Inspire’s Nepal Trek Part 2: Our Relationship with the Nepali Locals

A look at the connections made during Inspire’s first ever Nepal Trek from our Member Experience Specialist


Each Avenger at Inspire has his or her own “why” - our personal reason for joining Inspire’s fight against climate change. My personal motivator has always been Earth’s inhabitants: the human beings that truly give value to this planet. When our CEO, Patrick Maloney, announced Inspire’s service trip to Nepal, he expressed the same sentiment, describing this trek as an opportunity to focus our environmental efforts on the human beings affected by climate change.

The twelve of us trekkers set out to improve the lives of people in the rural village of Jhagarebesi. Still, I’m confident that not one of us predicted the human connection we would make while doing so.

In the weeks leading up to the trek, I pictured many times the moments of impact we would witness: the first time water flowed through their irrigation system, or the instant the school light turned on.
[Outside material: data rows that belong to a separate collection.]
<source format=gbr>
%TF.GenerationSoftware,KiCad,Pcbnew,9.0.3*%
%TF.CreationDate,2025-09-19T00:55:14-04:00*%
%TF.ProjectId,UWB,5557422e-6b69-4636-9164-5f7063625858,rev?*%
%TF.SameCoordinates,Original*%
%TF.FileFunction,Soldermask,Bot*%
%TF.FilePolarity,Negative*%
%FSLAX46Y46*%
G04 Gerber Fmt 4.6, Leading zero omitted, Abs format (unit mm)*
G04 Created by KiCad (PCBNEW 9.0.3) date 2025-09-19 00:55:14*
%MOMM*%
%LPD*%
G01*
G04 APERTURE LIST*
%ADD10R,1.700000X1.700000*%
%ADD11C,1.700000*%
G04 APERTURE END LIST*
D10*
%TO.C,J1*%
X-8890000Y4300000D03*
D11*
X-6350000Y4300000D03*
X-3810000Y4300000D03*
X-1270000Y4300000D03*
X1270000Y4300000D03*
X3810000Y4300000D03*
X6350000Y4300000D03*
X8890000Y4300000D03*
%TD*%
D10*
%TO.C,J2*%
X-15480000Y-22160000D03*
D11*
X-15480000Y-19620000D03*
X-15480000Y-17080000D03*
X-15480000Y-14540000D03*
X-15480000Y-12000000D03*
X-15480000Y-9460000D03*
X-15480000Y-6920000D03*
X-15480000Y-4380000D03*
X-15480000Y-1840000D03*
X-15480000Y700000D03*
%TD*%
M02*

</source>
However, I was incapable of imagining some of the less tangible moments of impact: those shared between us and the Nepali locals.

In hindsight, these were the moments that truly embody Inspire’s mission.
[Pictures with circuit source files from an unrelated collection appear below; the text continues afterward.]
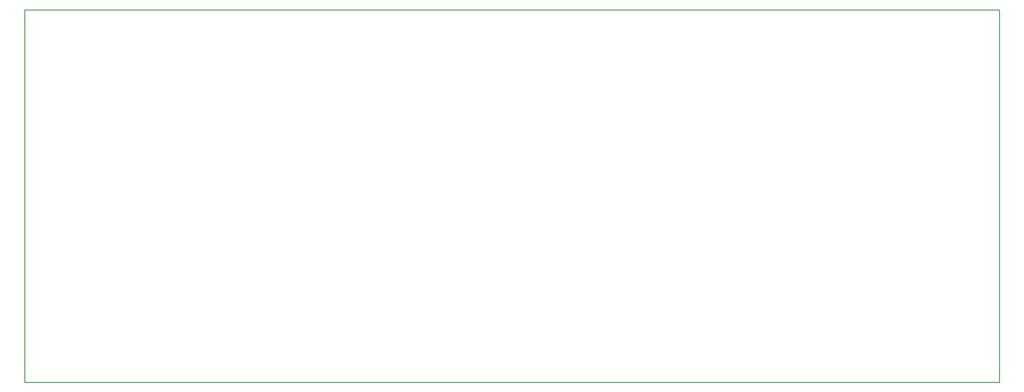
<source format=gbr>
G04 (created by PCBNEW (2013-june-11)-stable) date St 26. únor 2014, 21:47:00 CET*
%MOIN*%
G04 Gerber Fmt 3.4, Leading zero omitted, Abs format*
%FSLAX34Y34*%
G01*
G70*
G90*
G04 APERTURE LIST*
%ADD10C,0.00590551*%
G04 APERTURE END LIST*
G54D10*
X74500Y28450D02*
X74500Y0D01*
X0Y28450D02*
X74500Y28450D01*
X0Y0D02*
X0Y28500D01*
X0Y0D02*
X74500Y0D01*
M02*

</source>
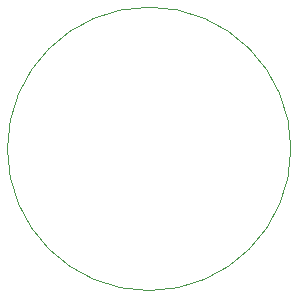
<source format=gm1>
G04 #@! TF.GenerationSoftware,KiCad,Pcbnew,(5.1.7)-1*
G04 #@! TF.CreationDate,2022-06-07T01:10:59+02:00*
G04 #@! TF.ProjectId,Kondensator-Adapter-21mm,4b6f6e64-656e-4736-9174-6f722d416461,rev?*
G04 #@! TF.SameCoordinates,Original*
G04 #@! TF.FileFunction,Profile,NP*
%FSLAX46Y46*%
G04 Gerber Fmt 4.6, Leading zero omitted, Abs format (unit mm)*
G04 Created by KiCad (PCBNEW (5.1.7)-1) date 2022-06-07 01:10:59*
%MOMM*%
%LPD*%
G01*
G04 APERTURE LIST*
G04 #@! TA.AperFunction,Profile*
%ADD10C,0.050000*%
G04 #@! TD*
G04 APERTURE END LIST*
D10*
X185264526Y-38930524D02*
G75*
G03*
X185264526Y-38930524I-12000000J0D01*
G01*
M02*

</source>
Having a limited knowledge of the Nepali culture, I struggled to imagine how we would be received as foreigners and questioned how we would form a relationship with a group of people whose lives are greatly different from our own.
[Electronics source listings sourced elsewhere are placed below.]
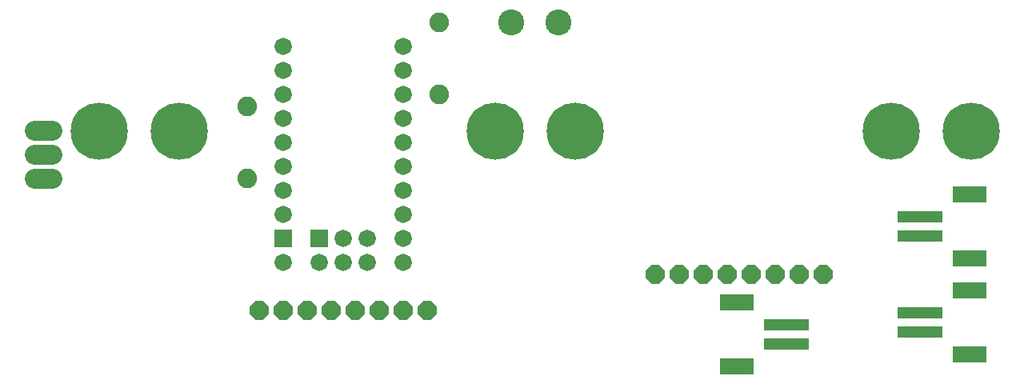
<source format=gts>
G75*
%MOIN*%
%OFA0B0*%
%FSLAX25Y25*%
%IPPOS*%
%LPD*%
%AMOC8*
5,1,8,0,0,1.08239X$1,22.5*
%
%ADD10OC8,0.07800*%
%ADD11C,0.23800*%
%ADD12C,0.07200*%
%ADD13R,0.07200X0.07200*%
%ADD14R,0.18910X0.04737*%
%ADD15R,0.14186X0.07099*%
%ADD16C,0.08200*%
%ADD17C,0.08200*%
%ADD18C,0.10800*%
D10*
X0117980Y0031800D03*
X0127980Y0031800D03*
X0137980Y0031800D03*
X0147980Y0031800D03*
X0157980Y0031800D03*
X0167980Y0031800D03*
X0177980Y0031800D03*
X0187980Y0031800D03*
X0282980Y0046800D03*
X0292980Y0046800D03*
X0302980Y0046800D03*
X0312980Y0046800D03*
X0322980Y0046800D03*
X0332980Y0046800D03*
X0342980Y0046800D03*
X0352980Y0046800D03*
D11*
X0381308Y0106410D03*
X0414609Y0106410D03*
X0249609Y0106410D03*
X0216308Y0106410D03*
X0084609Y0106410D03*
X0051308Y0106410D03*
D12*
X0127980Y0101800D03*
X0127980Y0091800D03*
X0127980Y0081800D03*
X0127980Y0071800D03*
X0152980Y0061800D03*
X0162980Y0061800D03*
X0177980Y0061800D03*
X0177980Y0051800D03*
X0162980Y0051800D03*
X0152980Y0051800D03*
X0142980Y0051800D03*
X0127980Y0051800D03*
X0177980Y0071800D03*
X0177980Y0081800D03*
X0177980Y0091800D03*
X0177980Y0101800D03*
X0177980Y0111800D03*
X0177980Y0121800D03*
X0177980Y0131800D03*
X0177980Y0141800D03*
X0127980Y0141800D03*
X0127980Y0131800D03*
X0127980Y0121800D03*
X0127980Y0111800D03*
D13*
X0127980Y0061800D03*
X0142980Y0061800D03*
D14*
X0337547Y0025737D03*
X0337547Y0017863D03*
X0393413Y0022863D03*
X0393413Y0030737D03*
X0393413Y0062863D03*
X0393413Y0070737D03*
D15*
X0413886Y0080186D03*
X0413886Y0053414D03*
X0413886Y0040186D03*
X0413886Y0013414D03*
X0317074Y0008414D03*
X0317074Y0035186D03*
D16*
X0031680Y0086800D02*
X0024280Y0086800D01*
X0024280Y0096800D02*
X0031680Y0096800D01*
X0031680Y0106800D02*
X0024280Y0106800D01*
D17*
X0112980Y0116800D03*
X0112980Y0086800D03*
X0192980Y0121800D03*
X0192980Y0151800D03*
D18*
X0223137Y0151800D03*
X0242823Y0151800D03*
M02*

</source>
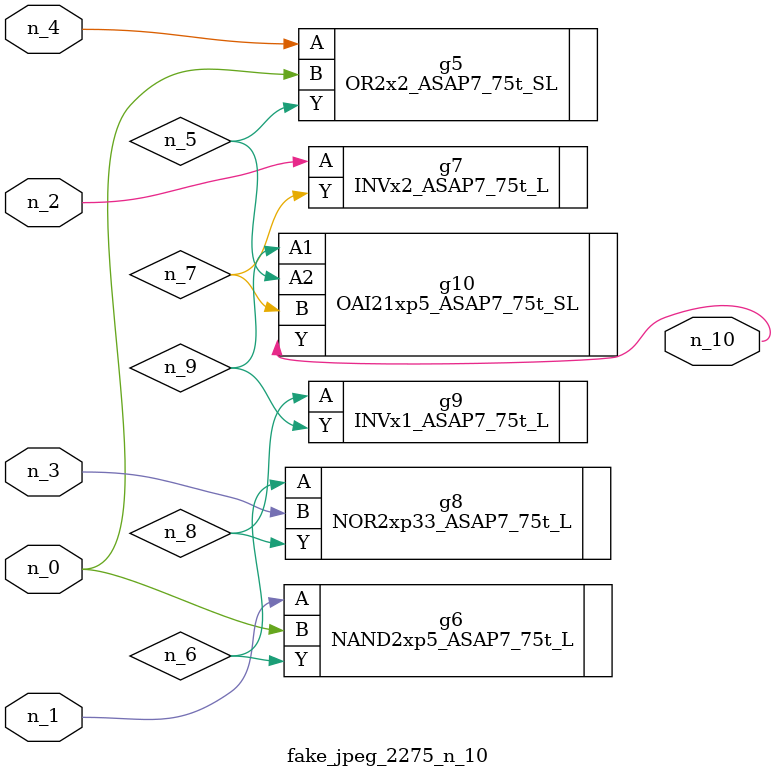
<source format=v>
module fake_jpeg_2275_n_10 (n_3, n_2, n_1, n_0, n_4, n_10);

input n_3;
input n_2;
input n_1;
input n_0;
input n_4;

output n_10;

wire n_8;
wire n_9;
wire n_6;
wire n_5;
wire n_7;

OR2x2_ASAP7_75t_SL g5 ( 
.A(n_4),
.B(n_0),
.Y(n_5)
);

NAND2xp5_ASAP7_75t_L g6 ( 
.A(n_1),
.B(n_0),
.Y(n_6)
);

INVx2_ASAP7_75t_L g7 ( 
.A(n_2),
.Y(n_7)
);

NOR2xp33_ASAP7_75t_L g8 ( 
.A(n_6),
.B(n_3),
.Y(n_8)
);

INVx1_ASAP7_75t_L g9 ( 
.A(n_8),
.Y(n_9)
);

OAI21xp5_ASAP7_75t_SL g10 ( 
.A1(n_9),
.A2(n_5),
.B(n_7),
.Y(n_10)
);


endmodule
</source>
However, my nervous theories were quickly debunked. Of course, our first introduction was a bit timid. By the second day, this hesitation was completely nonexistent. And in its place, was profound respect and friendship.

A friendship that grew from moments that were unimaginable prior to my arrival in Jhagarebesi: playing soccer with the local children; singing Nepali anthems with the village mayor, learning magic tricks from one of our Nepali guides.


I soon realized that Inspire was not there to “gift” a village with water and power, but rather work cohesively with its local community to build something more valuable than any donation: empathy and reciprocity. For me, this trek humanized the issue of climate change.

Together, we fostered a shared investment in the success of both the Jhagarebesi village and the renewable energy industry at large. And in doing so, invested in each other.